Since returning home was not an option, Ihejirika accepted a scholarship to study finance at Northwestern. When Peter Dietz of Northwestern’s School of Business (now the Kellogg School of Management) learned about Ihejirika’s family, he enlisted the help of friends, church congregations and local politicians to locate them. In June 1969 the Ihejirika family was finally reunited in Chicago. Marsh, a Chicago-based real estate broker and entrepreneur, says if it hadn’t been for her father’s experience at Northwestern, she might not be here today. Now, as the president of the Northwestern University Black Alumni Association and a member of the Northwestern University Leadership Circle (NULC) Chicago Regional Board, Marsh says she owes the University as much as she can give.
Why did you apply to Northwestern?
My father always emphasized that education was the only way to elevate our people and our culture — it was everything to him. Northwestern has a special place in our hearts and in our family’s history. I was determined to go there and make my father proud. My brother, Francis Ihejirika ’83, and sister, Maudlyne Ihejirika ’87 MS (who chronicled the family’s experiences in Escape from Nigeria: A Memoir of Faith, Love and War), also attended.

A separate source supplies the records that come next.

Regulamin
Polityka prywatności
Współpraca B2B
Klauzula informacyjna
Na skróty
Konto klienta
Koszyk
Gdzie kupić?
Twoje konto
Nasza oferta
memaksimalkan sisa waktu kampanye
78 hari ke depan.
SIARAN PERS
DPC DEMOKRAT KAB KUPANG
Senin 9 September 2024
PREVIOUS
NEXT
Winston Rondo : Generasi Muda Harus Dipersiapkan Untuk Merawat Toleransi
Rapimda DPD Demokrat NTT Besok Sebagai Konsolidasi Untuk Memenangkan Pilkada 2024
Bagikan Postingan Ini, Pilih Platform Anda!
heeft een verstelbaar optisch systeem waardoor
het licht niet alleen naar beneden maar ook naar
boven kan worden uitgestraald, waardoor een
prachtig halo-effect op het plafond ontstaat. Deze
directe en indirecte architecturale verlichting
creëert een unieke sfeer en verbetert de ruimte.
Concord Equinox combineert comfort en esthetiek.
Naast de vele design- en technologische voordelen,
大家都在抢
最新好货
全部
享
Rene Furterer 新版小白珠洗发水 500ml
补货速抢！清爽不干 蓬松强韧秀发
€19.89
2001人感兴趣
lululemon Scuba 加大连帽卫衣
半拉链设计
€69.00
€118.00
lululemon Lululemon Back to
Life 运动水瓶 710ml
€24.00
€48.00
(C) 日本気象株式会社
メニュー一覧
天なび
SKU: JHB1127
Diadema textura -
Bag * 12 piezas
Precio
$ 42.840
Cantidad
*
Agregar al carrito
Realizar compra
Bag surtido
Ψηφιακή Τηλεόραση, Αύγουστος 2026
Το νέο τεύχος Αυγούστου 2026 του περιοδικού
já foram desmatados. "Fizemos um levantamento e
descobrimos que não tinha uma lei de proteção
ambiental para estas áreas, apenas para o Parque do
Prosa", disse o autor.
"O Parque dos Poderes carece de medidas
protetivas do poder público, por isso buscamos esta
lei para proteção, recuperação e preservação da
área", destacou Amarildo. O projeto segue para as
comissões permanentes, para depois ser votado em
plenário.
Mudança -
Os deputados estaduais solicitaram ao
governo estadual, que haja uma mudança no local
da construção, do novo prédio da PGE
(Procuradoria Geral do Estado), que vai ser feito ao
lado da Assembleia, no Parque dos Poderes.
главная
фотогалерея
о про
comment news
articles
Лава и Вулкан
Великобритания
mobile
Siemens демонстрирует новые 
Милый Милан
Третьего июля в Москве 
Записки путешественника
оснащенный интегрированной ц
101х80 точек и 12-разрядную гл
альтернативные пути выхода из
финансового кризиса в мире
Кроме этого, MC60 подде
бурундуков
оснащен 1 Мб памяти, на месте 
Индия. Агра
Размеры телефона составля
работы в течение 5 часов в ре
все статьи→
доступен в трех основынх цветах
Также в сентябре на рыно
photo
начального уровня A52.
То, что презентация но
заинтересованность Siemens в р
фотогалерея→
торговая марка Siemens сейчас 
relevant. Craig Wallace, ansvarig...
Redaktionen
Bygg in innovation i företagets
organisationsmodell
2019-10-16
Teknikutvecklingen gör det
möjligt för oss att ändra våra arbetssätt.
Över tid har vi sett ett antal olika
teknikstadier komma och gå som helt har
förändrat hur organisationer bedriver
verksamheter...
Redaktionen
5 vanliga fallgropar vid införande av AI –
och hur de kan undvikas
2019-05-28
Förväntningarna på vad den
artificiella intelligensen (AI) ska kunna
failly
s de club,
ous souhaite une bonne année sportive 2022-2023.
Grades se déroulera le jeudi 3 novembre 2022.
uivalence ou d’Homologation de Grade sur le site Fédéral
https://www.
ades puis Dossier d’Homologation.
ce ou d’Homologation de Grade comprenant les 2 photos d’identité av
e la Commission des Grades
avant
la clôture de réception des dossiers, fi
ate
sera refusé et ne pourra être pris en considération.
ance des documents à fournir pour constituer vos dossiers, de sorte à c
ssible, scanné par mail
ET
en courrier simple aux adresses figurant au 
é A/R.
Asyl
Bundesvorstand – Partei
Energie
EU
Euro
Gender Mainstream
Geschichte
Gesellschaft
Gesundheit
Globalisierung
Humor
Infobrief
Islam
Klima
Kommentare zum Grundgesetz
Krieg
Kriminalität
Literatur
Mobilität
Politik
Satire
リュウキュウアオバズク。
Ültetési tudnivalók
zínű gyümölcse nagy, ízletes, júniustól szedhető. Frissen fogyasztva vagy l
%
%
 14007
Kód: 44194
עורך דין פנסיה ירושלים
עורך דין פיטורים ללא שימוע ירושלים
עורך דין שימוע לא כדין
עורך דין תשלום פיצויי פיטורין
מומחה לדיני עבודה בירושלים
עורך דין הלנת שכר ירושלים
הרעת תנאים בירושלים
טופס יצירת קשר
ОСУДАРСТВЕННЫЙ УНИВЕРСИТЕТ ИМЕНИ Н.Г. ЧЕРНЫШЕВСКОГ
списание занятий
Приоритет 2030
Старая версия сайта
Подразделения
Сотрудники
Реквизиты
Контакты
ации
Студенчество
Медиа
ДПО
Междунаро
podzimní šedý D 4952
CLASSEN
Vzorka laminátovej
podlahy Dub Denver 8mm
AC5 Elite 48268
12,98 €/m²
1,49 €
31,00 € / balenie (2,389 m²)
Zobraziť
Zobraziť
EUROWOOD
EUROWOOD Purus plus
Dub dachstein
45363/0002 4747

You studied economics at Northwestern. What inspired your entrepreneurial spirit?
I definitely got that from my mother. Shortly after arriving in America, she started working as a seamstress. She capitalized on the Afrocentric movement of the 1970s by selling her African designs on State Street in Chicago. She did really well. After Northwestern, I knew I wanted to be my own boss, so I started an import-export business — selling American blue jeans in Europe — before opening an art gallery in Chicago. Then I met my husband, Reginald Marsh, and moved to Cleveland. When we returned to Illinois, I embarked on a career in real estate. Then, in 2006, my husband and I opened M Lounge, our South Loop jazz club.
What are your top priorities for NUBAA?
We want to create a liaison with the Black student population so we can communicate more with the students. Our members give predominantly to the NUBAA Promise and Achievement Scholarships, and my priority is to make sure that Black students know about NUBAA and what our organization is doing to support them. Secondly, I want to create a professional network so that if you are in a city like Miami, and you want to support a business owned by a NUBAA member, you can do that. Or if you move to Chicago and don’t know anyone, you have a network of NUBAA members to reach out to. And, of course, we want to have fun too!